COGNITIVE_ACTIONS_EXECUTE_URL = "https://api.cognitiveactions.com/actions/execute" # Hypothetical endpoint
action_id = "02f03c14-4905-4c41-a45e-27bb6b94df98" # Action ID for Generate Styled Image
# Construct the input payload based on the action's requirements
payload = {
"code": "",
"seed": 0,
"image": "https://replicate.delivery/pbxt/JdXiguR2wRjl03jOe4fLpfrEEewitrSFTStYxiBpM6Qa6Xqm/oliver-ragfelt-m79taQSsQIQ-unsplash.jpg",
"steps": 50,
"prompt": "",
"artwork": "https://replicate.delivery/pbxt/JdXihCVozhMdqBwECWdGRkbbgib7elGQnmJcheaupHfgKTIt/child-with-dove-1901.jpg",
"clipMode": "best",
"useUpscaler": True,
"detectPrompt": True,
"guidanceScale": 8,
"upscaleFactor": 2,
"negativePrompt": "(((nsfw))), (((text))), (((words))), ((low quality)), worst quality, bad quality, ((bad art)), lowres, ((disfigured)), ((deformed)), ((mutilated)), glitch, ((distorted)), malformed, mutated, (((disfigured))), misaligned, poorly drawn, (((blurry))), ((blurred)), mutated, bad arms, ((extra limbs)), missing arms, missing legs, disconnected limbs, bad hands, ((poorly drawn hands)), ((poorly drawn face)), deformed hands, ((extra fingers)), ((extra legs)), fused fingers, (too many fingers), mutated hands, amputated limbs, no arms, extra arms, multiple arms, more than two legs, long neck, bad proportions, longbody, bad anatomy, missing fingers, extra digit, fewer digits, deformed eyes, poorly drawn eyes, cross-eye, ((cross-eyed)), bad skin, multiple, duplicated, by Bad Artist, monochrome, monotone, grayscale, b&w, sketches, speech bubble, signature, watermark, border, logo, ((morbid)), canvas frame, frame, 3d",
"conditioningTau": 1,
"faceEnhancement": True,
"numberOfSamples": 1,
"additionalPrompt": "",
"styleAdapterWeight": 1,
"styleConditioningTau": 0.8,
"openposeAdapterWeight": 1
}
headers = {
"Authorization": f"Bearer {COGNITIVE_ACTIONS_API_KEY}",
"Content-Type": "application/json"
}
try:
response = requests.post(
COGNITIVE_ACTIONS_EXECUTE_URL,
headers=headers,
json={"action_id": action_id, "inputs": payload} # Hypothetical structure
)
response.raise_for_status() # Raise an exception for bad status codes (4xx or 5xx)
result = response.json()
print("Action executed successfully:")
print(json.dumps(result, indent=2))
except requests.exceptions.RequestException as e:
print(f"Error executing action {action_id}: {e}")
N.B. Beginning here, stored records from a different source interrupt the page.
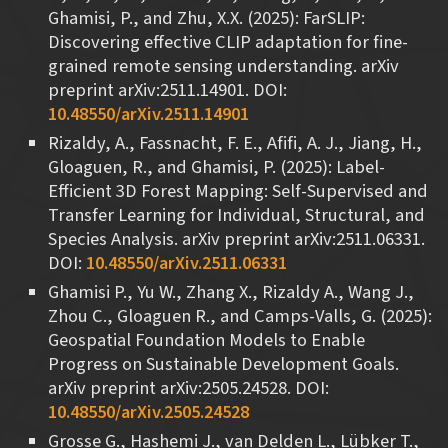
Ghamisi, P., and Zhu, X.X. (2025): FarSLIP:
Discovering effective CLIP adaptation for fine-
grained remote sensing understanding. arXiv
preprint arXiv:2511.14901. DOI:
10.48550/arXiv.2511.14901
Rizaldy, A., Fassnacht, F. E., Afifi, A. J., Jiang, H.,
Gloaguen, R., and Ghamisi, P. (2025): Label-
Efficient 3D Forest Mapping: Self-Supervised and
Transfer Learning for Individual, Structural, and
Species Analysis. arXiv preprint arXiv:2511.06331.
DOI:
10.48550/arXiv.2511.06331
Ghamisi P., Yu W., Zhang X., Rizaldy A., Wang J.,
Zhou C., Gloaguen R., and Camps-Valls, G. (2025):
Geospatial Foundation Models to Enable
Progress on Sustainable Development Goals.
arXiv preprint arXiv:2505.24528. DOI:
10.48550/arXiv.2505.24528
Grosse G., Hashemi J., van Delden L., Lübker T.,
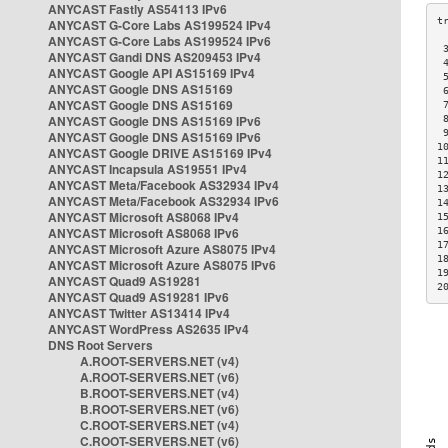
ANYCAST Fastly AS54113 IPv6
ANYCAST G-Core Labs AS199524 IPv4
ANYCAST G-Core Labs AS199524 IPv6
 
ANYCAST Gandi DNS AS209453 IPv4
 
ANYCAST Google API AS15169 IPv4
 
ANYCAST Google DNS AS15169
 
ANYCAST Google DNS AS15169
 
ANYCAST Google DNS AS15169 IPv6
 
 
ANYCAST Google DNS AS15169 IPv6
1
ANYCAST Google DRIVE AS15169 IPv4
1
ANYCAST Incapsula AS19551 IPv4
1
ANYCAST Meta/Facebook AS32934 IPv4
1
ANYCAST Meta/Facebook AS32934 IPv6
1
ANYCAST Microsoft AS8068 IPv4
1
ANYCAST Microsoft AS8068 IPv6
1
1
ANYCAST Microsoft Azure AS8075 IPv4
1
ANYCAST Microsoft Azure AS8075 IPv6
1
ANYCAST Quad9 AS19281
2
ANYCAST Quad9 AS19281 IPv6
ANYCAST Twitter AS13414 IPv4
ANYCAST WordPress AS2635 IPv4
DNS Root Servers
A.ROOT-SERVERS.NET (v4)
A.ROOT-SERVERS.NET (v6)
B.ROOT-SERVERS.NET (v4)
B.ROOT-SERVERS.NET (v6)
C.ROOT-SERVERS.NET (v4)
C.ROOT-SERVERS.NET (v6)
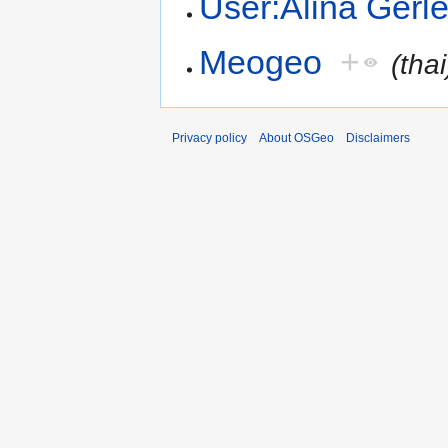
User:Alina Gerl
Meogeo
+
(thai
Privacy policy
About OSGeo
Disclaimers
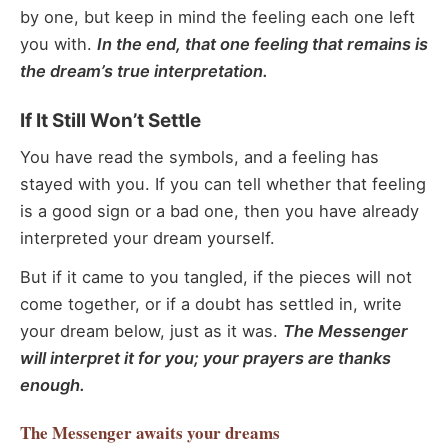
by one, but keep in mind the feeling each one left
you with.
In the end, that one feeling that remains is
the dream’s true interpretation.
If It Still Won’t Settle
You have read the symbols, and a feeling has
stayed with you. If you can tell whether that feeling
is a good sign or a bad one, then you have already
interpreted your dream yourself.
But if it came to you tangled, if the pieces will not
come together, or if a doubt has settled in, write
your dream below, just as it was.
The Messenger
will interpret it for you; your prayers are thanks
enough.
The Messenger
awaits your dreams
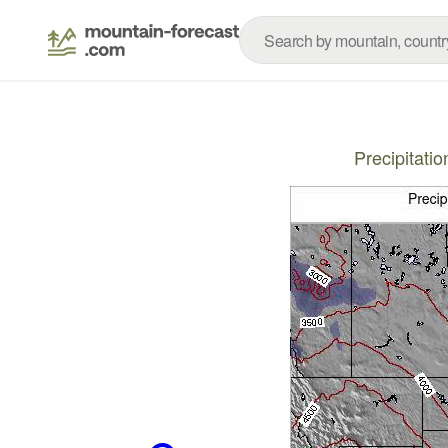
Precipitati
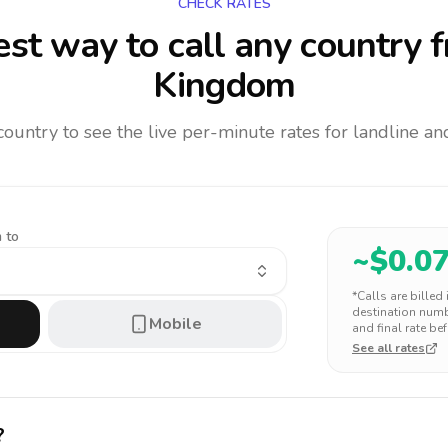
CHECK RATES
st way to call any country
f
Kingdom
 country to see the live per-minute rates for landline 
 to
~$
0.0
*Calls are billed
destination numbe
Mobile
and final rate bef
See all rates
?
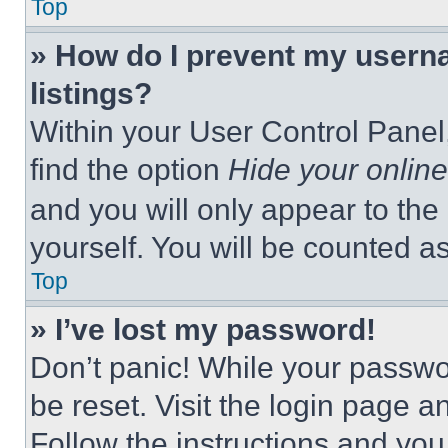
Top
» How do I prevent my userna
listings?
Within your User Control Panel,
find the option
Hide your online
and you will only appear to the
yourself. You will be counted a
Top
» I’ve lost my password!
Don’t panic! While your passwor
be reset. Visit the login page a
Follow the instructions and you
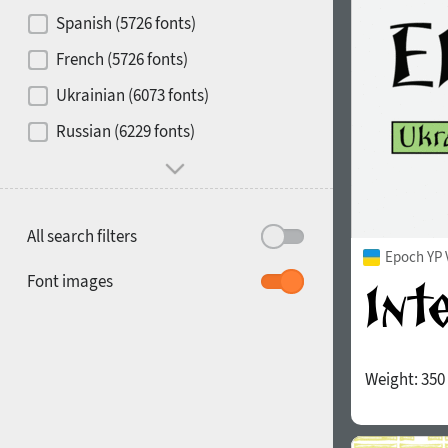
Contrast
Spanish (5726 fonts)
French (5726 fonts)
Media
Ukrainian (6073 fonts)
1900
1910
Russian (6229 fonts)
Mood and behavior
All search filters
Epoch YP 
1920
1930
Font images
Weight:
350
1940
1950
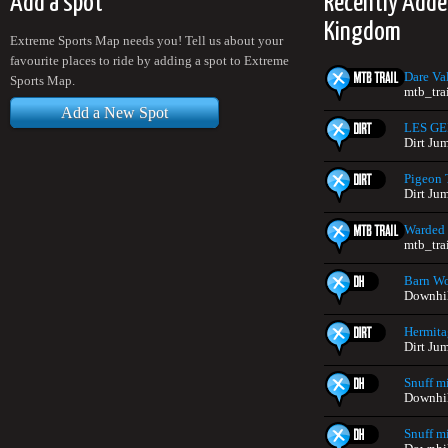
Add a spot
Recently Adde
Kingdom
Extreme Sports Map needs you! Tell us about your
favourite places to ride by adding a spot to Extreme
Dare Va
Sports Map.
mtb_tra
Add a New Spot
LES G
Dirt Ju
Pigeon 
Dirt Ju
Warded
mtb_tra
Barn W
Downhil
Hermit
Dirt Ju
Snuff mi
Downhil
Snuff m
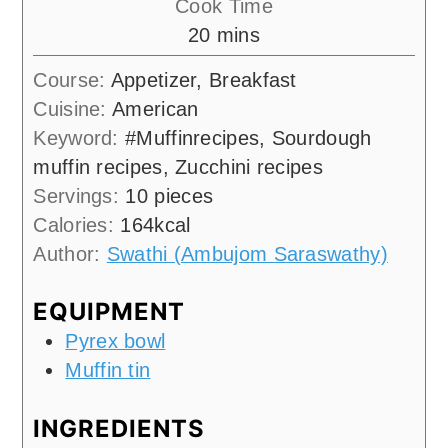
Cook Time
minutes
20
mins
Course:
Appetizer, Breakfast
Cuisine:
American
Keyword:
#Muffinrecipes, Sourdough
muffin recipes, Zucchini recipes
Servings:
10
pieces
Calories:
164
kcal
Author:
Swathi (Ambujom Saraswathy)
EQUIPMENT
Pyrex bowl
Muffin tin
INGREDIENTS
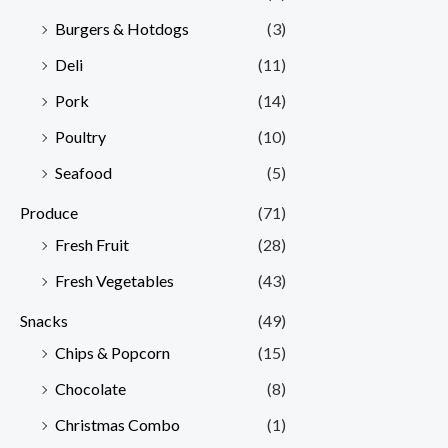
Burgers & Hotdogs
(3)
Deli
(11)
Pork
(14)
Poultry
(10)
Seafood
(5)
Produce
(71)
Fresh Fruit
(28)
Fresh Vegetables
(43)
Snacks
(49)
Chips & Popcorn
(15)
Chocolate
(8)
Christmas Combo
(1)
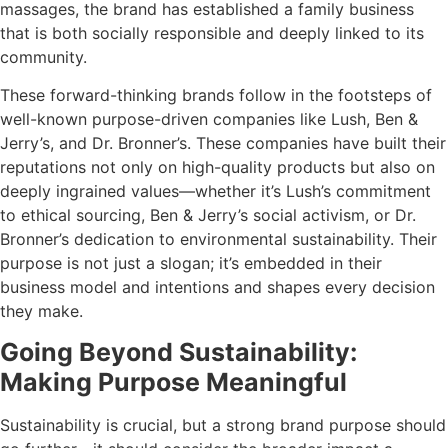
massages, the brand has established a family business
that is both socially responsible and deeply linked to its
community.
These forward-thinking brands follow in the footsteps of
well-known purpose-driven companies like Lush, Ben &
Jerry’s, and Dr. Bronner’s. These companies have built their
reputations not only on high-quality products but also on
deeply ingrained values—whether it’s Lush’s commitment
to ethical sourcing, Ben & Jerry’s social activism, or Dr.
Bronner’s dedication to environmental sustainability. Their
purpose is not just a slogan; it’s embedded in their
business model and intentions and shapes every decision
they make.
Going Beyond Sustainability:
Making Purpose Meaningful
Sustainability is crucial, but a strong brand purpose should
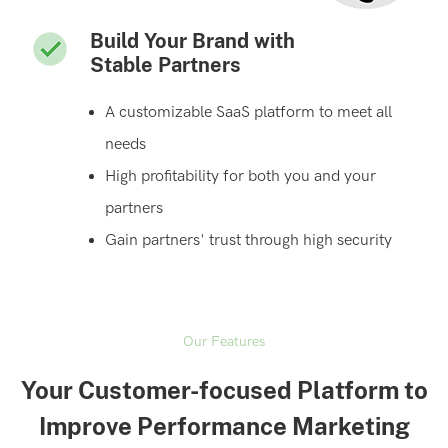
Build Your Brand with
Stable Partners
A customizable SaaS platform to meet all
needs
High profitability for both you and your
partners
Gain partners' trust through high security
Our Features
Your Customer-focused Platform to
Improve Performance Marketing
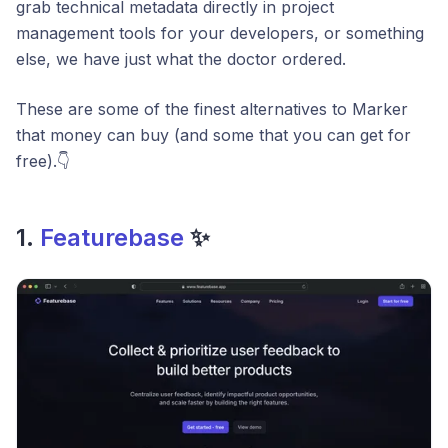
grab technical metadata directly in project
management tools for your developers, or something
else, we have just what the doctor ordered.
These are some of the finest alternatives to Marker
that money can buy (and some that you can get for
free).👇
1.
Featurebase
✨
if e.response is not None:
print(f"Response status: {e.response.status_code}")
try:
print(f"Response body: {e.response.json()}")
except json.JSONDecodeError:
print(f"Response body: {e.response.text}")
In this code snippet, you can see how we set up the request by defining the action ID and constructing the input payload according to the schema. The endpoint URL and request structure are illustrative; you will need to replace them with actual values based on your implementation.
Conclusion
The Generate Styled Image with StableDiffusion and Real-ESRGAN action from the joetm/camerabooth-openpose-style spec provides a powerful way to create artistic images from pose references and artwork. By leveraging this API, developers can enhance their applications with advanced image generation capabilities, leading to innovative user experiences. Explore further by integrating more parameters or combining this action with other Cognitive Actions to create even more dynamic and engaging content!